■ AVAILABLE DATA:
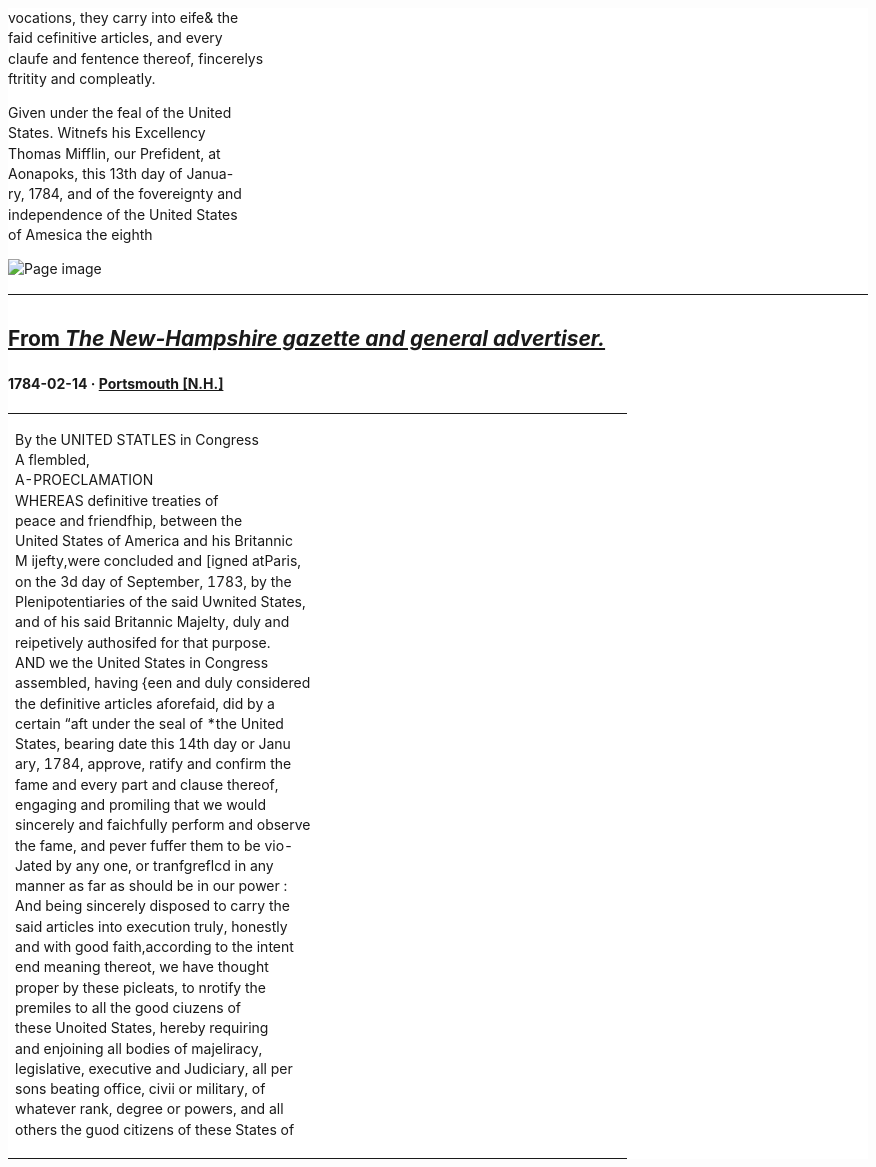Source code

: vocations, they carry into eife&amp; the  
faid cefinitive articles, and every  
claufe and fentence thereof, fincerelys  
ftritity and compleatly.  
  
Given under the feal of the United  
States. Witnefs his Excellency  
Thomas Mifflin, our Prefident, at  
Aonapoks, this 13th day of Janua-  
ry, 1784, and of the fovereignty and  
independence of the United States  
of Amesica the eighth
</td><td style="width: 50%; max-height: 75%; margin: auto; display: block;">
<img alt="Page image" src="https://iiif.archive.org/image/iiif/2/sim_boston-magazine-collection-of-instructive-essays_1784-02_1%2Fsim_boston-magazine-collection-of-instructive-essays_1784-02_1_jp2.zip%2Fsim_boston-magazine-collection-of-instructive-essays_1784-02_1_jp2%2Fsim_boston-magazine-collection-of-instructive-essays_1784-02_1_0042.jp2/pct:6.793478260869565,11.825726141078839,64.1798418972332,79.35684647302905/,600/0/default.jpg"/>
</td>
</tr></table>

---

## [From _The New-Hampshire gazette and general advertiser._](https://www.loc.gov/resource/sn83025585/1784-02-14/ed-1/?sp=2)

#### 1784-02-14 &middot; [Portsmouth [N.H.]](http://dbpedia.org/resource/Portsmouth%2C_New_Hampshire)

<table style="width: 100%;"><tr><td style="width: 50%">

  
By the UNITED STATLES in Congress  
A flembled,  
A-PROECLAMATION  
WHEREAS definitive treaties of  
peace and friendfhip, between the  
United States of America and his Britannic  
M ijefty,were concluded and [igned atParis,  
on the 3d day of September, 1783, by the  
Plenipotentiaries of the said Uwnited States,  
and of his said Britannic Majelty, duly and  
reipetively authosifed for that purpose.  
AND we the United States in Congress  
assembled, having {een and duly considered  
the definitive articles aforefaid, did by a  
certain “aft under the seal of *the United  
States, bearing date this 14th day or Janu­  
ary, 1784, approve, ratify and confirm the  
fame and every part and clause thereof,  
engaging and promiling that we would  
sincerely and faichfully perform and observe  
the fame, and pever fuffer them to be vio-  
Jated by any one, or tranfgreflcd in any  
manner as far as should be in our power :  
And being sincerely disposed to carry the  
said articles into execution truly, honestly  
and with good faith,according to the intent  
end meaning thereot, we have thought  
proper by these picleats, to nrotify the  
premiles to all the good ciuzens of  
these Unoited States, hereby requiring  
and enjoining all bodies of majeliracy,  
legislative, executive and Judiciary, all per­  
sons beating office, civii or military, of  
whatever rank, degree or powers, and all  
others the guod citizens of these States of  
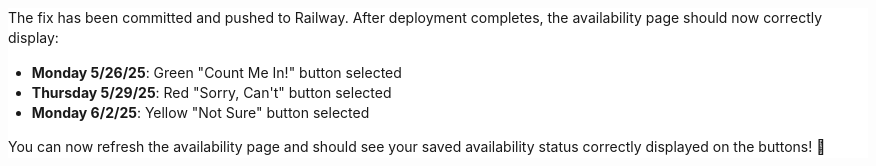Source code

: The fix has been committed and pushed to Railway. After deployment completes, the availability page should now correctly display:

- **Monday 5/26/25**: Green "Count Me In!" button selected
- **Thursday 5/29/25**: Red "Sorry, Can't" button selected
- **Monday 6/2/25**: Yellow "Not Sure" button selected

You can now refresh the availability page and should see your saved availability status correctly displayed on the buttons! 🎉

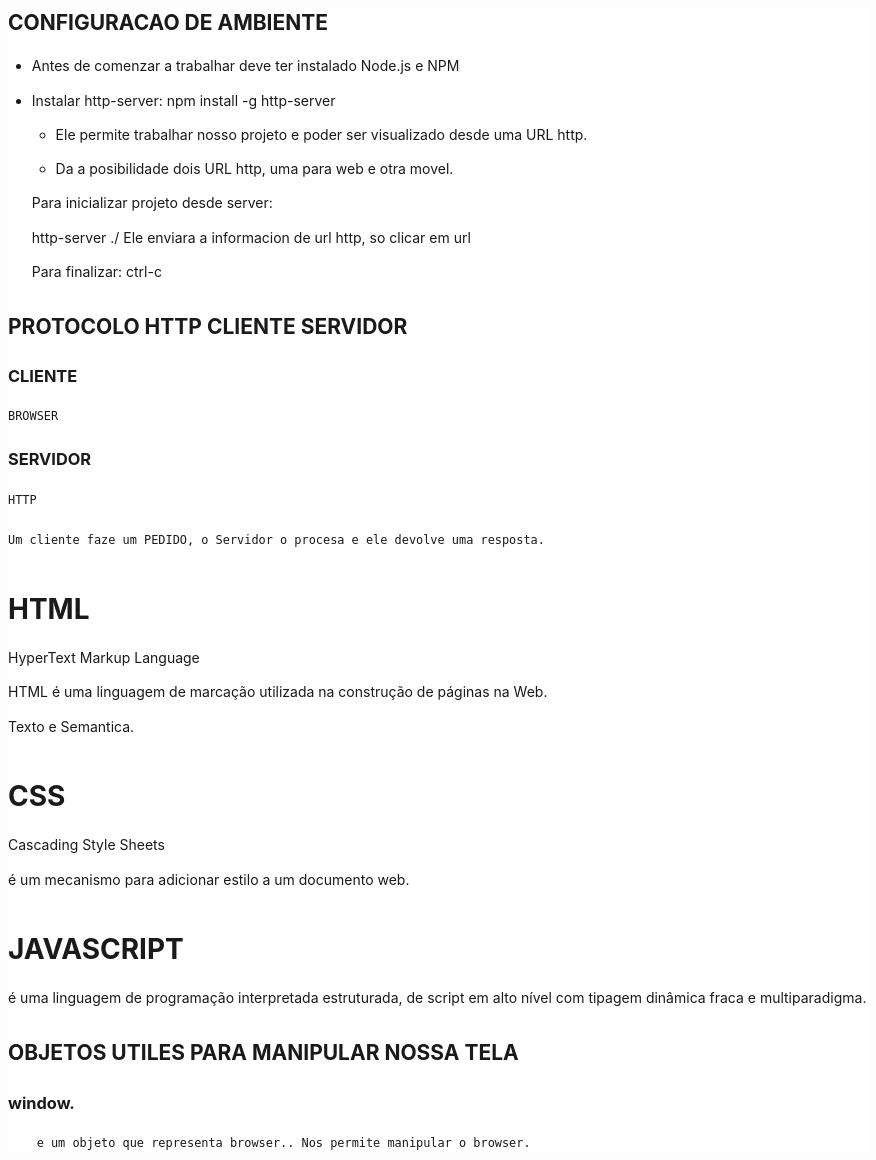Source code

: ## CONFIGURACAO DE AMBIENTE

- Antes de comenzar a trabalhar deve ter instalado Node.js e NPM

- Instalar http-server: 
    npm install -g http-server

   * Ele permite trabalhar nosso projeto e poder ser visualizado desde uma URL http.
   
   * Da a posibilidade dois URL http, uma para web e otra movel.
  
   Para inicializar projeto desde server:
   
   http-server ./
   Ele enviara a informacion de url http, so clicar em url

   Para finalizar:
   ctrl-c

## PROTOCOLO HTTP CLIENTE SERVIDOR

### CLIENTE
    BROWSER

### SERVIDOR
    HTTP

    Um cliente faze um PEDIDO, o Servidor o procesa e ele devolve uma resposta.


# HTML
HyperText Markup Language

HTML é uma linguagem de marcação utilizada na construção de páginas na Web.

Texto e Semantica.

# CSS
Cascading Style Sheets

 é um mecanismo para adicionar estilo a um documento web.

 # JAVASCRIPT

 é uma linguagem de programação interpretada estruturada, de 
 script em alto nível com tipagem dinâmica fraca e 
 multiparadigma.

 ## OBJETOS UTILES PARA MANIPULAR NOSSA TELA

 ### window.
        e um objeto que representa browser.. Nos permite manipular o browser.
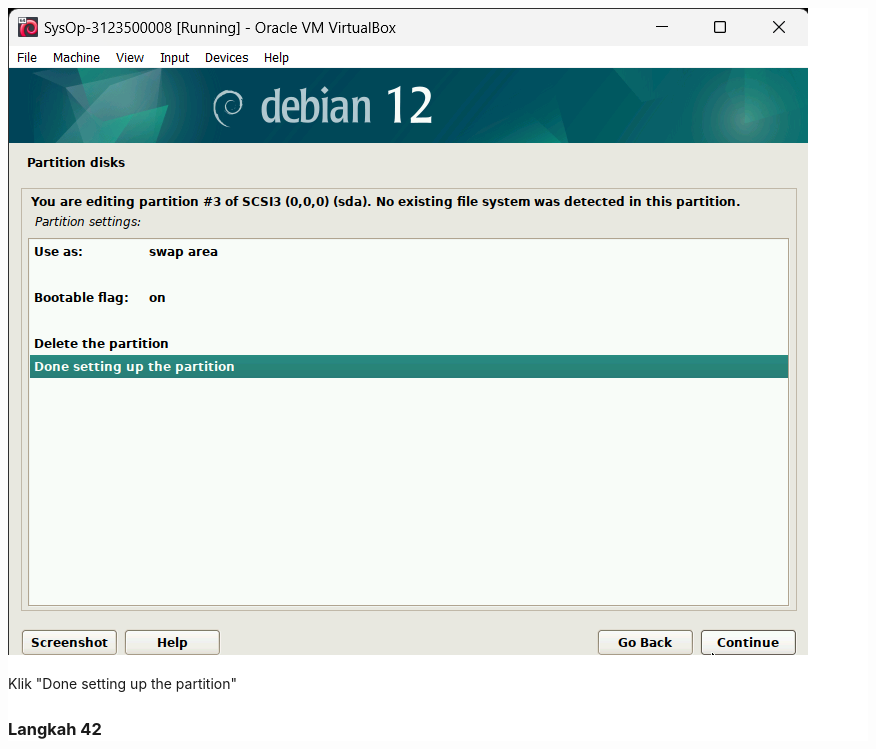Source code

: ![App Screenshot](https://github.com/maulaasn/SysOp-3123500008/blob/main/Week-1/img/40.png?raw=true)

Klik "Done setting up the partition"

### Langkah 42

■ ASSIGNMENT:
In the entries above, find the line holding "on the 3d day of September, 1783, by the" and the line holding "States, bearing date this 14th day or Janu­"; print both of them and every line between, exactly, and nothing else.

■ PROBLEM SOLUTION:
on the 3d day of September, 1783, by the  
Plenipotentiaries of the said Uwnited States,  
and of his said Britannic Majelty, duly and  
reipetively authosifed for that purpose.  
AND we the United States in Congress  
assembled, having {een and duly considered  
the definitive articles aforefaid, did by a  
certain “aft under the seal of *the United  
States, bearing date this 14th day or Janu­  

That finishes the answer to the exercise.